▶ **WORK ORDER**: From the records below, pull each line that has "Ryan".

(Before-and-after change data)
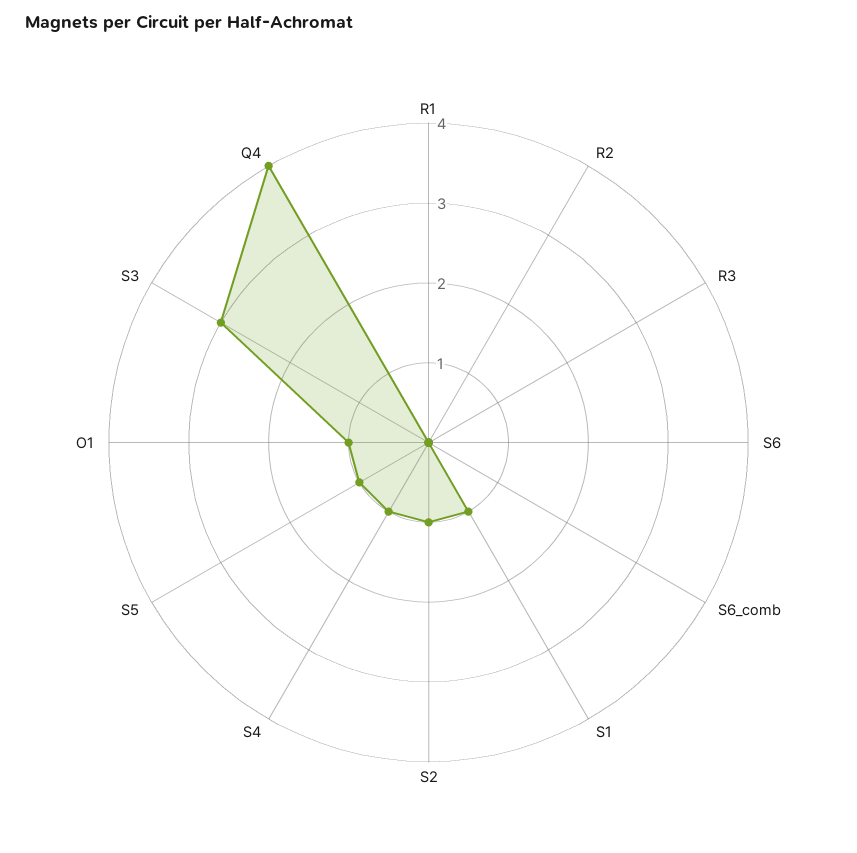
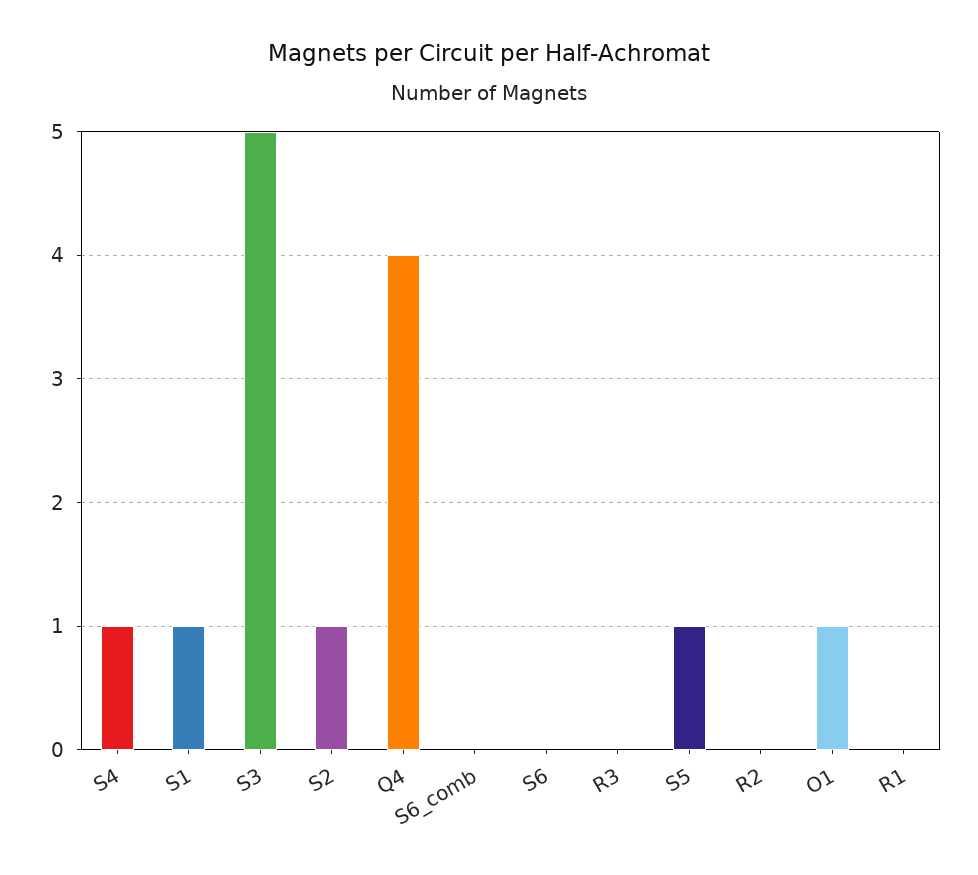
  {
    "R1": 0,
    "R2": 0,
    "R3": 0,
    "S6": 0,
    "S6_comb": 0,
    "S1": 1,
    "S2": 1,
    "S4": 1,
    "S5": 1,
    "O1": 1,
-   "S3": 3,
+   "S3": 5,
    "Q4": 4
  }

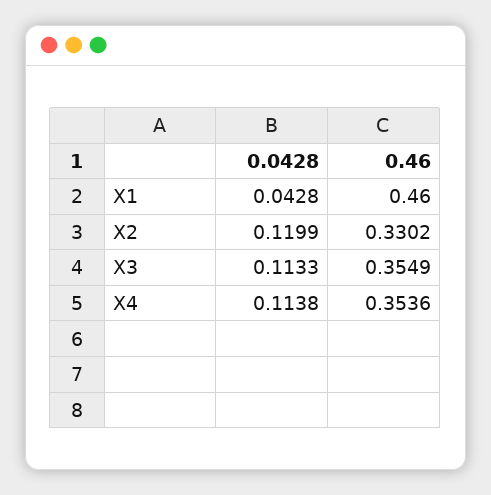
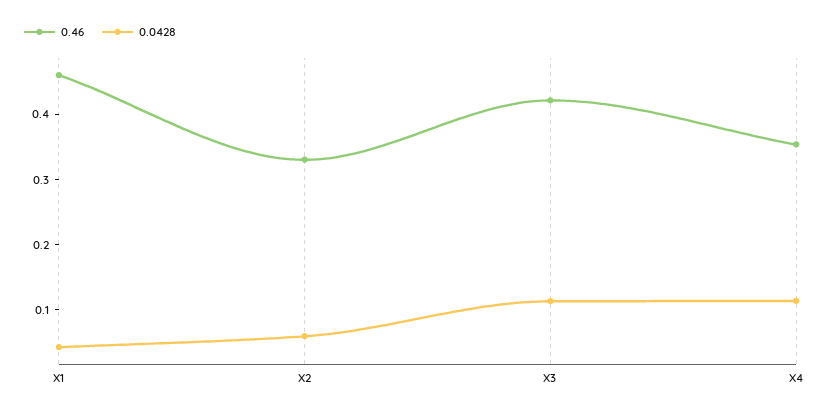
  {
    "0.0428": {
      "X1": 0.0428,
-     "X2": 0.1199,
+     "X2": 0.06,
      "X3": 0.1133,
      "X4": 0.1138
    },
    "0.46": {
      "X1": 0.46,
      "X2": 0.3302,
-     "X3": 0.3549,
+     "X3": 0.42,
      "X4": 0.3536
    }
  }

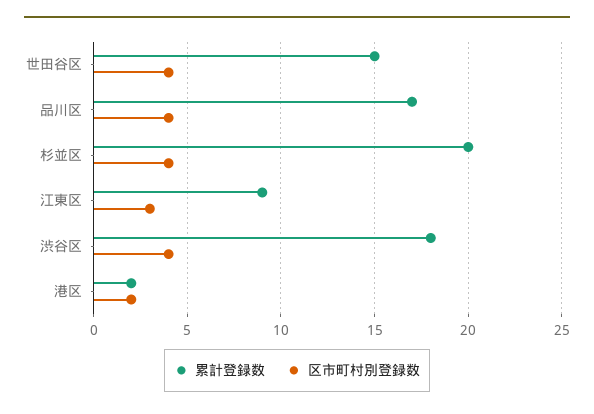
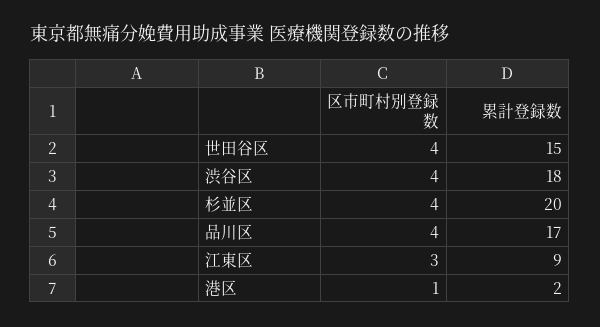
  {
    "累計登録数": {
      "世田谷区": 15,
      "品川区": 17,
      "杉並区": 20,
      "江東区": 9,
      "渋谷区": 18,
      "港区": 2
    },
    "区市町村別登録数": {
      "世田谷区": 4,
      "品川区": 4,
      "杉並区": 4,
      "江東区": 3,
      "渋谷区": 4,
-     "港区": 2
+     "港区": 1
    }
  }

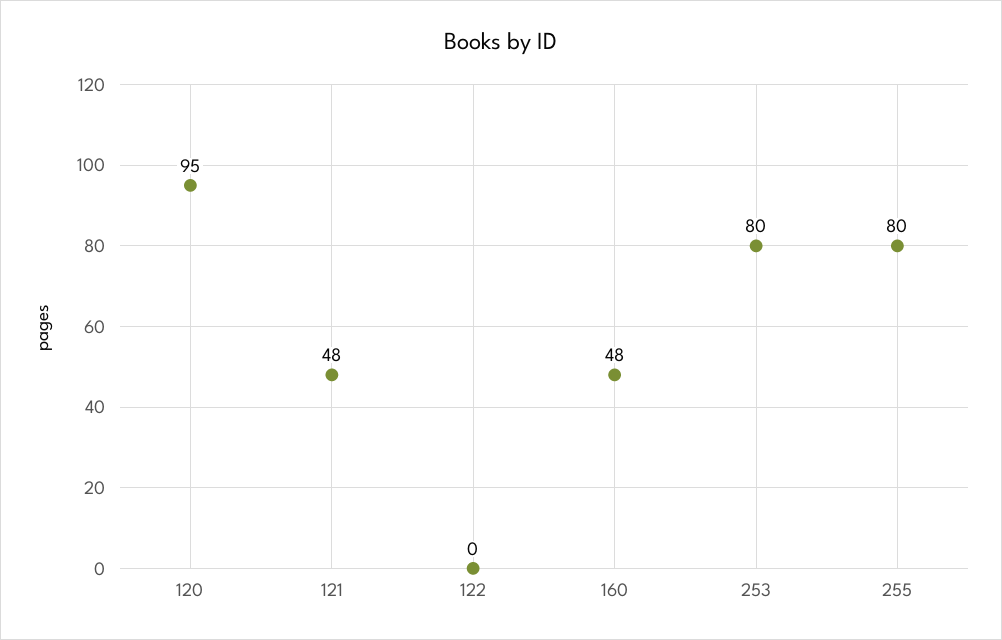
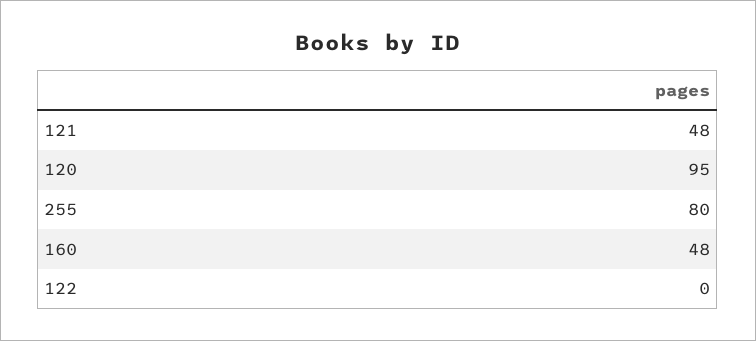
  {
    "120": 95,
    "121": 48,
    "122": 0,
    "160": 48,
-   "253": 80,
    "255": 80
  }

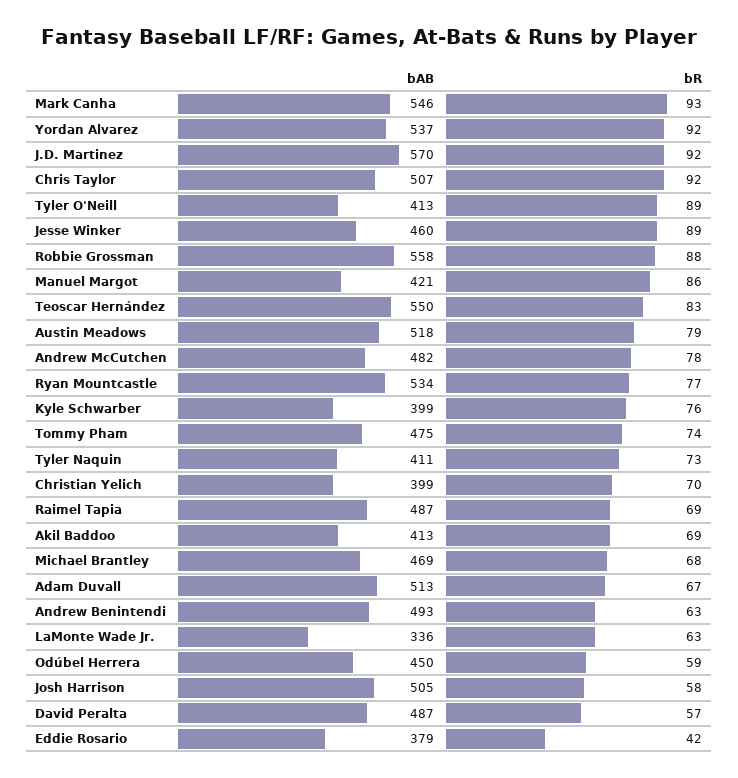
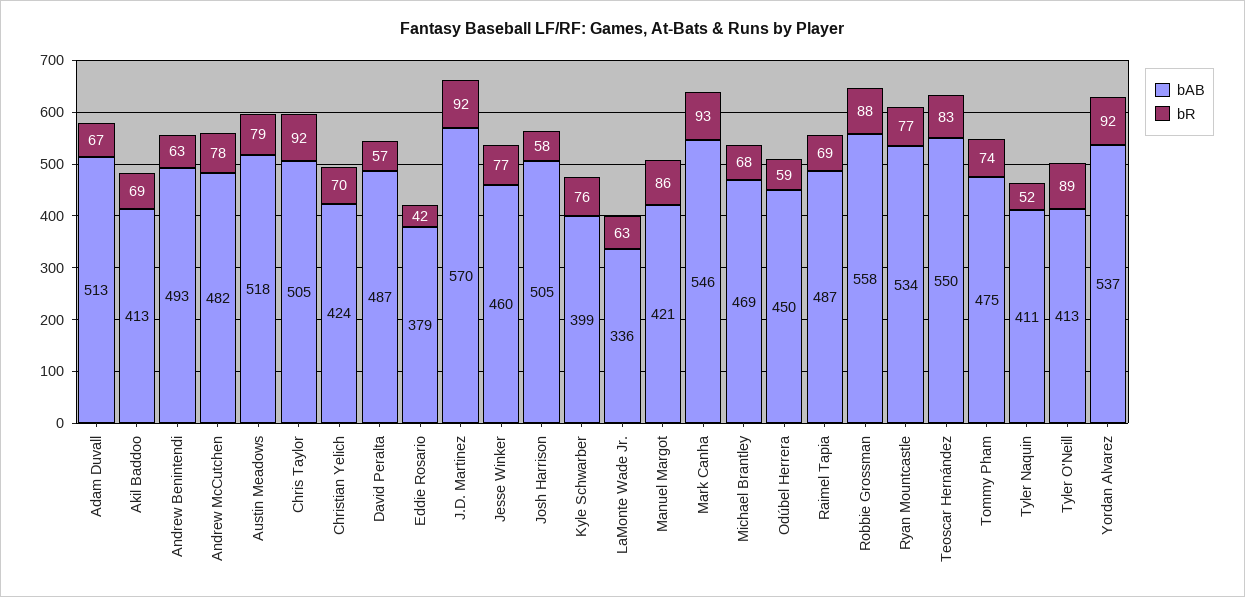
  {
    "bAB": {
      "Mark Canha": 546,
      "Yordan Alvarez": 537,
      "J.D. Martinez": 570,
-     "Chris Taylor": 507,
+     "Chris Taylor": 505,
      "Tyler O'Neill": 413,
      "Jesse Winker": 460,
      "Robbie Grossman": 558,
      "Manuel Margot": 421,
      "Teoscar Hernández": 550,
      "Austin Meadows": 518,
      "Andrew McCutchen": 482,
      "Ryan Mountcastle": 534,
      "Kyle Schwarber": 399,
      "Tommy Pham": 475,
      "Tyler Naquin": 411,
-     "Christian Yelich": 399,
+     "Christian Yelich": 424,
      "Raimel Tapia": 487,
      "Akil Baddoo": 413,
      "Michael Brantley": 469,
      "Adam Duvall": 513,
      "Andrew Benintendi": 493,
      "LaMonte Wade Jr.": 336,
      "Odúbel Herrera": 450,
      "Josh Harrison": 505,
      "David Peralta": 487,
      "Eddie Rosario": 379
    },
    "bR": {
      "Mark Canha": 93,
      "Yordan Alvarez": 92,
      "J.D. Martinez": 92,
      "Chris Taylor": 92,
      "Tyler O'Neill": 89,
-     "Jesse Winker": 89,
+     "Jesse Winker": 77,
      "Robbie Grossman": 88,
      "Manuel Margot": 86,
      "Teoscar Hernández": 83,
      "Austin Meadows": 79,
      "Andrew McCutchen": 78,
      "Ryan Mountcastle": 77,
      "Kyle Schwarber": 76,
      "Tommy Pham": 74,
-     "Tyler Naquin": 73,
+     "Tyler Naquin": 52,
      "Christian Yelich": 70,
      "Raimel Tapia": 69,
      "Akil Baddoo": 69,
      "Michael Brantley": 68,
      "Adam Duvall": 67,
      "Andrew Benintendi": 63,
      "LaMonte Wade Jr.": 63,
      "Odúbel Herrera": 59,
      "Josh Harrison": 58,
      "David Peralta": 57,
      "Eddie Rosario": 42
    }
  }

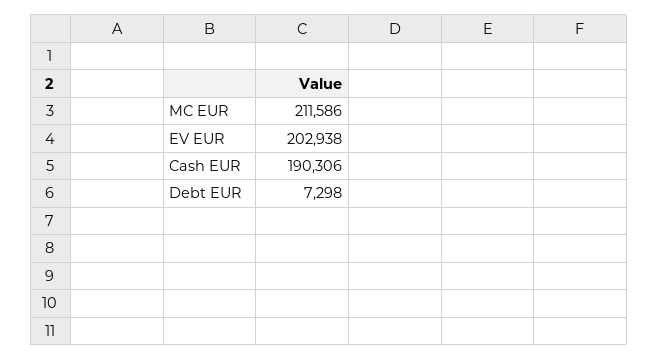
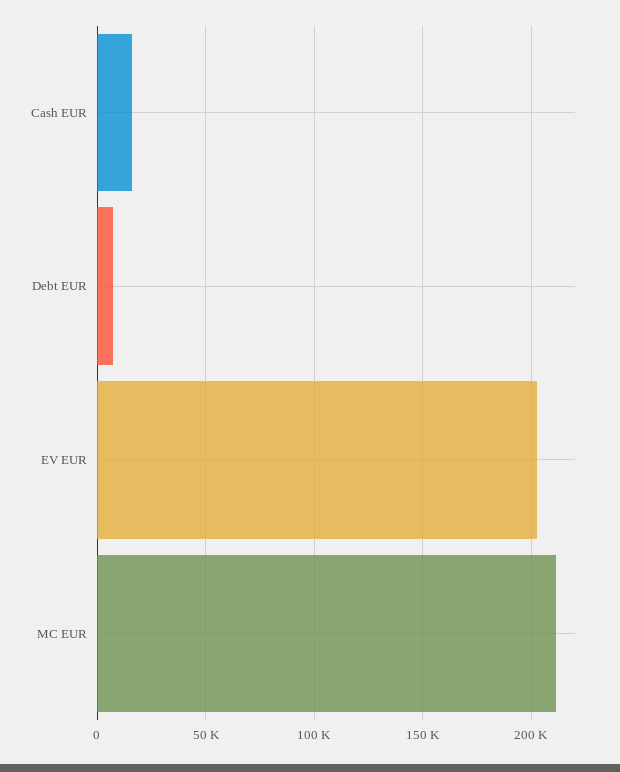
  {
    "MC EUR": 211586,
    "EV EUR": 202938,
-   "Cash EUR": 190306,
+   "Cash EUR": 15000,
    "Debt EUR": 7298
  }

▶ **OUTPUT**:
      "Ryan Mountcastle": 534,
      "Ryan Mountcastle": 77,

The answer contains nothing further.